The “Big Water” celebration drew hundreds of people. It featured a symbolic opening of the taps. A total of 10 people including tribal leadership, former board Chairmen Stan Jones Sr. and Herman Williams Jr. and Everett Mayor Ray Stephanson each turned a spigot on a gold colored pipe and drank the first water out of carved ladles.
Then one of the children present opened a tap all the way and splashed those standing nearby.
The 36-inch pipeline was the byproduct of a long-running legal dispute over salmon habitat.
Everett started building dams on the Sultan River in 1916, with the most recent Culmback Dam completed in 1965.
In 2001, the Tulalip Tribes filed a $37 million claim against the city, saying the damming of the river had harmed salmon habitat and led to reduced runs.
Negotiations led to Everett paying a $5 million settlement to the tribes to help fund the $67 million cost of the pipeline.
In October 2016, the tribes and the city signed off on a 50-year contract during which the city would provide up to 30 million gallons per day to the reservation.
The reservation only uses about 1 million gallons of water per day, and likely won’t approach capacity for decades.
The pipeline will help supplement flow to the tribes’ salmon hatchery during dry spells, however, and it also will help bolster the water table. The tribal utility department has been overwhelmed and faucets have run dry during past droughts.

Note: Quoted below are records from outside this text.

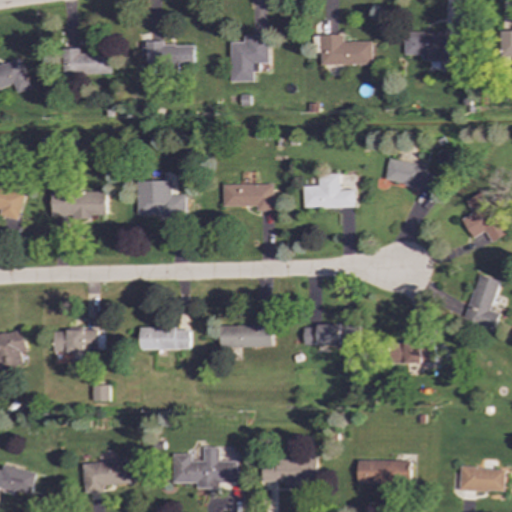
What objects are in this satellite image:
road: (10, 1)
building: (505, 45)
building: (505, 45)
building: (431, 46)
building: (432, 46)
building: (344, 51)
building: (344, 51)
building: (168, 54)
building: (169, 55)
building: (247, 57)
building: (248, 58)
building: (86, 62)
building: (86, 63)
building: (13, 75)
building: (14, 76)
building: (410, 174)
building: (410, 175)
building: (328, 194)
building: (328, 194)
building: (248, 196)
building: (249, 197)
building: (159, 199)
building: (159, 200)
building: (10, 203)
building: (10, 203)
building: (79, 203)
building: (79, 204)
building: (482, 219)
building: (483, 219)
road: (203, 273)
building: (482, 304)
building: (482, 304)
building: (246, 336)
building: (247, 336)
building: (331, 336)
building: (331, 336)
building: (164, 339)
building: (165, 339)
building: (74, 341)
building: (75, 342)
building: (11, 349)
building: (12, 349)
building: (100, 393)
building: (101, 394)
building: (203, 469)
building: (204, 470)
building: (290, 470)
building: (290, 471)
building: (383, 472)
building: (384, 473)
building: (104, 475)
building: (105, 475)
building: (17, 479)
building: (481, 479)
building: (17, 480)
building: (481, 480)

Williams, who took part in the initial talks with Everett, said difficult discussions turned positive as they found common ground.
“We sat down as human beings talking frankly to one another, and out of this came this water pipe,” Williams said.
At one point, Stephanson took Williams aside outside the negotiation room.
“He said, ‘We’re all good people, we’re all trying to do the right thing, let’s take a leap of faith,’” Williams said.
“I’m just tickled pink we get to turn the faucets on today,” he said.
Williams, Jones and Stephanson were honored with woven blankets for their work.
“What this was about more than anything was trust,” Stephanson said.
The mayor added that his father, who died recently, had taught him since childhood about the injustices that had been done to Native Americans.
“I really never thought I’d have the opportunity in my lifetime to right a wrong. And this agreement rights a wrong,” Stephanson said.